Hacker News new | ask | show | jobs
by danShumway 976 days ago
I suspect it's probably going to be a while unfortunately. I'm all-in on Open Source, there's no way I'm moving back to CSP, but the lack of vector drawing in Krita has driven me to learn more about Blender grease pencil. It's got both some really amazing features and some frustrating limitations as well.

Truthfully, CSP is also not quite everything I would want out of vector tools, it's just closer. What I've been interested in for a while and haven't been able to replicate is drawing in multiple passes: draw a stroke's position, then its thickness, then its strength, then its velocity, all as separate steps.

CSP sort of has this; you can redraw vector strokes (or at least could last time I used it), and it was great. But I feel like it could be taken further and I feel like it's an area where there could be a lot of innovation beyond what CSP even allows. But I don't think there's consensus yet from the Krita team about what direction they would want to go, and to be fair, I'm not sure I would be able to answer that question either. I'm not sure just copying CSP would be the right move, I do want to see more actual experimentation in that space beyond just vector layers -- like ideally I'd like to be able to do multiple-pass strokes in paint layers too?

But it is a really big weakness of the app right now, I agree.

1 comments

For vector art have you looked at Inkscape?
I have, I couldn't get into it. Might have been a learning curve issue; Grease pencil also had a giant learning curve and I've only recently started to feel more comfortable with it.

But I just found Inkscape really awkward and clunky to use for any kind of illustration or free-drawing. I think Blender in some ways might have an advantage there because there are enough obvious cool features with Grease pencil (3D integration, rendering pipelines) that it provides more motivation to get past the "how the heck am I supposed to draw comfortably in this" hurdle. And it needs those motivators, Grease pencil is not comfortable to draw in without changing some settings and learning more about the general Blender interface; it's got a huge barrier to entry.

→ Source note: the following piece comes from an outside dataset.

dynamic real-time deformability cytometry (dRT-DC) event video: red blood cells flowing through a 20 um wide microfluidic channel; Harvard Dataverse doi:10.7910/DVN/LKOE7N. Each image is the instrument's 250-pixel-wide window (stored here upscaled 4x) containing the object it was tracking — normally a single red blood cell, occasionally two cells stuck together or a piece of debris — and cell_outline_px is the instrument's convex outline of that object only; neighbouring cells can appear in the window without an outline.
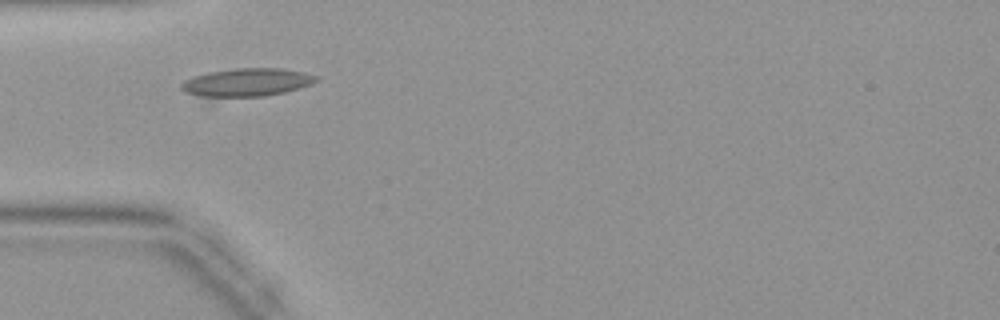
{"species": "common noctule bat (a hibernating species)", "species_latin": "Nyctalus noctula", "temperature_condition": "warm", "stored_images_in_passage": 32, "camera_frame_rate_fps": 3000, "um_per_image_px": 0.085, "animal": {"sex": "female", "body_mass_g": 19.9}, "frame": {"image": 1, "passage_image": 1, "time_ms": 0.0, "image_size_px": [1000, 320], "cell_outline_px": [[320, 80], [300, 88], [284, 92], [264, 96], [196, 96], [184, 92], [180, 88], [180, 84], [184, 80], [208, 72], [236, 68], [280, 68], [304, 72], [316, 76]], "centroid_in_image_um": [20.98, 6.99], "position_along_channel_um": 64.0, "area_um2": 21.91}}
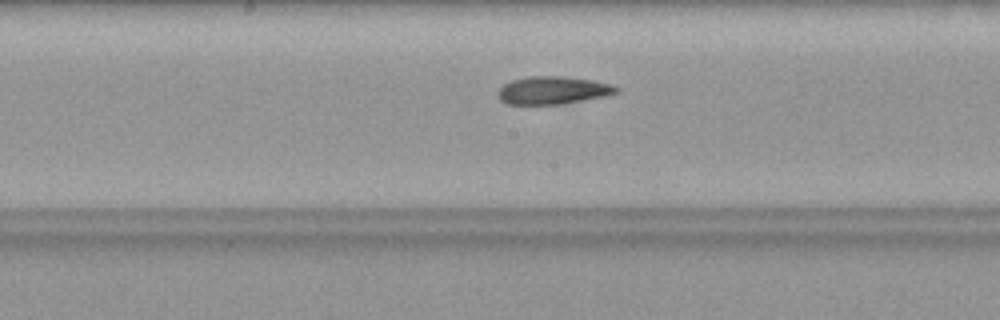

It's possible I could get Inkscape configured and comfortable to use, but I just didn't have enough reason to get over the hurdle. Or maybe it is actually too clunky to use more like a painting app; but I want to give it the benefit of the doubt since I'm less familiar with it.

Inkscape is good for many things, but not for painting.
I recently started doing more vector work as preliminary layouts/color flatting for digital painting in other apps and Inkscape has come a long way.
The energy you can muster to go back and learn more Blender will pay off in the long term imo.

Blender is like the Swiss Army knife program of my dreams.